Parker was also known for her co-authorship of National Register Bulletin 38, on how traditional cultural places can be eligible for listing in the National Register of Historic Places.  This bulletin clarified the fact that the Register’s criteria are inclusive enough to recognize places of traditional value to tribes and other communities.  Eligibility for the Register requires Federal agencies to take such places into account in planning land use projects, and to consult about management alternatives with the communities that value them.  
Parker maintained her concern with Micronesian affairs, helping the Freely Associated States of Micronesia establish and manage historic preservation programs with National Park Service assistance.  This and her other work with indigenous groups led her to serve as an advisor to the International Council on Monuments and Sites (ICOMOS), UNESCO, and the World Bank. 
At her death, Parker was deeply involved in long term efforts to create a Lakota-administered Tribal National Park on the South Unit of Badlands National Park, and to finalize regulations establishing procedures for tribal access to traditional plant resources in National Park units to which they are historically linked.  She was also working to improve U.S. government consultation practices with American Indian tribes, Alaska Native groups and Native Hawaiian organizations concerning Indian Sacred Site management and other matters. 
Outside of work, Parker was a dedicated gardening enthusiast, with an elaborate garden at her home in Silver Spring, and was active in local horticultural organizations.  Beds of bulb flowers whose import from Holland she organized still grace parks and other public spaces in Silver Spring and nearby Takoma Park.  She was also talented at needlework; friends and family members will enjoy her sweaters, caps, socks, and artistic cross-stich for years to come.  Late in life she became an enthusiastic watercolor artist.  Early and late she traveled extensively both on her own and with family members and friends, visiting her ancestral landscapes in Sweden as well as China, Turkey, Jordan, Egypt, Cuba, Spain, Mexico, Australia, Fiji, Peru, the United Kingdom, Canada, the island states and territories of Micronesia, and every U.S. state.  Her last trip, in 2013, was a crossing of the Atlantic aboard the tall ship Star Flyer from Spain to Barbados, observing a total solar eclipse in mid-ocean.
Dr.
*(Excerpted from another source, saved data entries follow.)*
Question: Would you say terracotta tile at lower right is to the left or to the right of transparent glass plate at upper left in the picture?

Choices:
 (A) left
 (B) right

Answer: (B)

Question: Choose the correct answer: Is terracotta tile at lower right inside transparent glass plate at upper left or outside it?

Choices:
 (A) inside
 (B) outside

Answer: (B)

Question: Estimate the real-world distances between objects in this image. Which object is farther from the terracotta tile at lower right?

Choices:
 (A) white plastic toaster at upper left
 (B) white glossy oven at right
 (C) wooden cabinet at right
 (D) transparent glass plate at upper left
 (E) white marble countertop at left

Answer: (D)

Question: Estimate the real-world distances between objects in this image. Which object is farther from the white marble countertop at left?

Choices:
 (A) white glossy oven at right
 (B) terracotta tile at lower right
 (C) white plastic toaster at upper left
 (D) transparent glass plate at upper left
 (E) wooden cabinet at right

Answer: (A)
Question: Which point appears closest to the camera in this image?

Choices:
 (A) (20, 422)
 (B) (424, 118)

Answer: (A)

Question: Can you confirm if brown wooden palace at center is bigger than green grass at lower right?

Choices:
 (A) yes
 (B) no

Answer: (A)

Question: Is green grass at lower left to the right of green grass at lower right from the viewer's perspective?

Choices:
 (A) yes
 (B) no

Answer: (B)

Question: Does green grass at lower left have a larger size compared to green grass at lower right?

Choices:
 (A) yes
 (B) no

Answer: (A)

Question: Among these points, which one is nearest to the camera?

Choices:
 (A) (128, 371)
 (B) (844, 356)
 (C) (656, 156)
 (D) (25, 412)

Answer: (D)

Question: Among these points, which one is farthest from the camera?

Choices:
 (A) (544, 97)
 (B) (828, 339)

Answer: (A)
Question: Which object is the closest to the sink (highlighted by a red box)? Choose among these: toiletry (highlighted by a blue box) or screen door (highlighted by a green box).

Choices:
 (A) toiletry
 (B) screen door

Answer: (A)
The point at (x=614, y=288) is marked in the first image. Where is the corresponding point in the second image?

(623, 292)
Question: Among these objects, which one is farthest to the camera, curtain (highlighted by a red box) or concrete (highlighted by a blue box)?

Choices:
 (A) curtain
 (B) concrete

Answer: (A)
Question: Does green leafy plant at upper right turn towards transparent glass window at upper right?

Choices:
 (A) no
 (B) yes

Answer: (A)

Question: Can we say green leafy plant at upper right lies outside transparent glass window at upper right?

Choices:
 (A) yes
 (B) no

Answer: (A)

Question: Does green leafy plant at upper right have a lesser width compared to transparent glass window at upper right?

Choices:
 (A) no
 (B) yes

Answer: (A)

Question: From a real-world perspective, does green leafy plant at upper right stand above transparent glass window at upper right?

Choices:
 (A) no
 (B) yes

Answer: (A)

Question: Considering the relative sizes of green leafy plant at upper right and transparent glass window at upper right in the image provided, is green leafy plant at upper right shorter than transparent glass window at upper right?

Parker is survived by her husband, Thomas F. King and her son Thomas Sires King, his wife Monica, and granddaughter Olivia I. King, as well as by siblings Charlotte A. Lizarraga, Griffith H. Parker III, and Stephen J. Parker and their families, stepchildren Rachel T. King, Joshua M. King, and Madera K. Clark, plus step-grandchildren Emma and Duncan King, Noah and Jacob Richards, and Kayla and Tanner Clark.  She was predeceased by her younger sister, Juliet L. Somers, whose children, Peter Dale Somers and Juliet Somers-Barnes, survive her with their children.